QE2.5 Lifts Treasuries
Thursday, September 22, 2011
The Fed's decision to purchase longer-dated T-Notes and Bonds may have a positive impact on Note prices for an extended period of time, as the purchases are slated to last into June. Weak economic conditions may also prompt some traders to head toward higher ground and seek the safety of treasuries. Technically, the Dec 10-Year is still trading in the sideways consolidation pattern between 129-16 and 131-10. Given the fact that the scope of a potential upside breakout is unknown, some traders may possibly wish to explore selling a put option. For example, some traders may want to consider selling an Oct T-Note 129.5 put (TYV1129.5P) for 0-32, or $500. The maximum profit would be the premium received and this trade would have unlimited loss potential. Some traders may look to exit the position on a close below 129-16 to mitigate this risk.
Fundamentals
10-Year Notes are not at record low yields after yesterday's FOMC announcement. The rate decision was once again a non-event, but the statement had a fairly grim assessment of economic conditions. The Fed also stated that they would purchase longer-term treasuries over short-term bills, which is going to provide additional support for T-Note and Bond prices. The move will also have a negative impact on longer-dated interest rates, causing the yield curve to flatten further. Treasuries may have an advantage over physical commodities in the near-term in light of the heightened economic concerns. The Fed is taking a big gamble by lowering long-term rates to stimulate economic conditions. The low interest rate environment puts the economy at significant inflation risk long-term.

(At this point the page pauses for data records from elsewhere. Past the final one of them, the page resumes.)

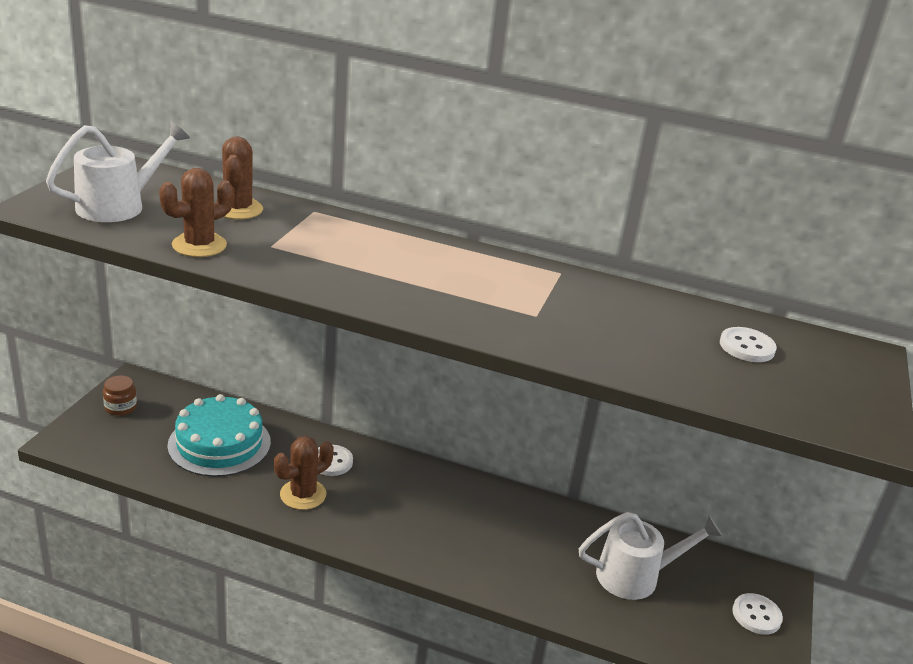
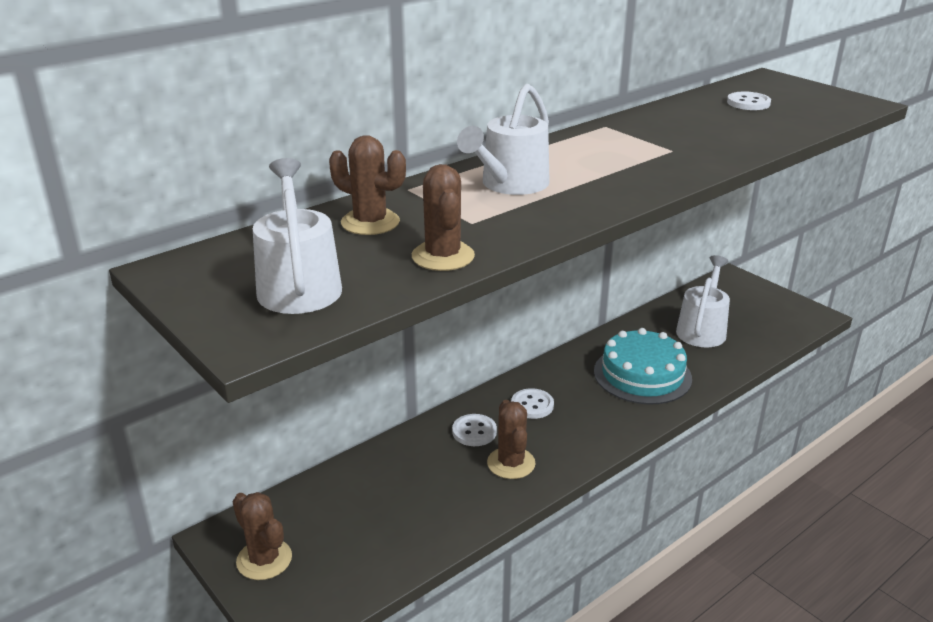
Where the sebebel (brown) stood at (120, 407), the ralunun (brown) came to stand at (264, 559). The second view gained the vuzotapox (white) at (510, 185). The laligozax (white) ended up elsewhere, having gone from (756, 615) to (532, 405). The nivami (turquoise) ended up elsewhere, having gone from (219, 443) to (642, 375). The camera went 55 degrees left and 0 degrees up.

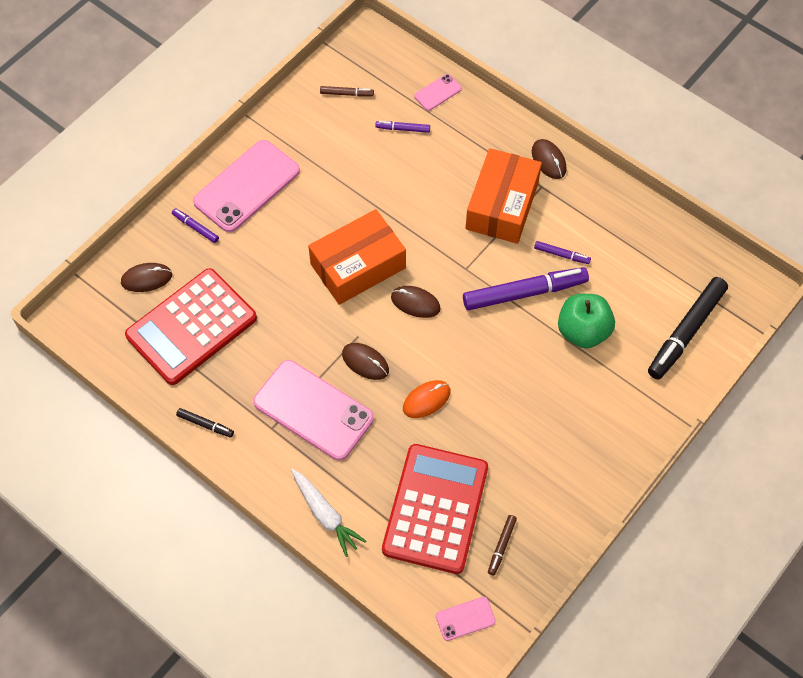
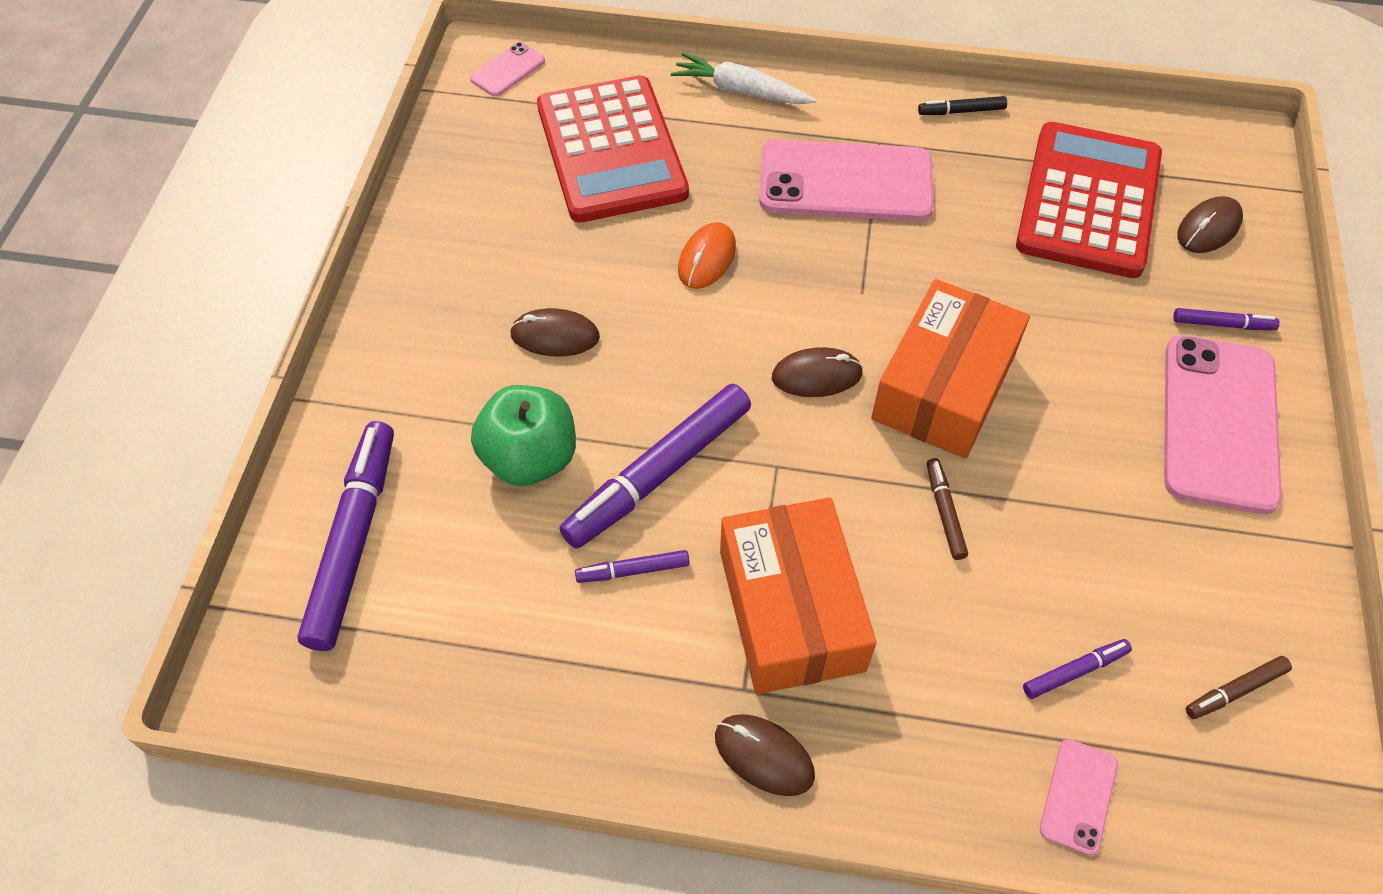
What was the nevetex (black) at (686, 332) turned into the nevetex (purple) at (353, 541). The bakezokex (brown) ended up elsewhere, having gone from (365, 362) to (555, 336). The nevetex (brown) ended up elsewhere, having gone from (502, 546) to (944, 512). The camera went 150 degrees right and 5 degrees down.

Yields may also rise quickly once the Fed purchases end in June.
Technical Notes
Turning to the chart, we see the June 10-Year Note trading toward the upper end of the sideways consolidation pattern between 129-16 and 131-10. Closes above 131-10 may signal a new breakout. The upside potential for Notes remains unknown, given that we are in uncharted territory. It is also of interest to note that the RSI indicator has been diverging from prices since early to mid-August. This can be seen as bearish longer-term, and the pattern may take an extended period of time to play out.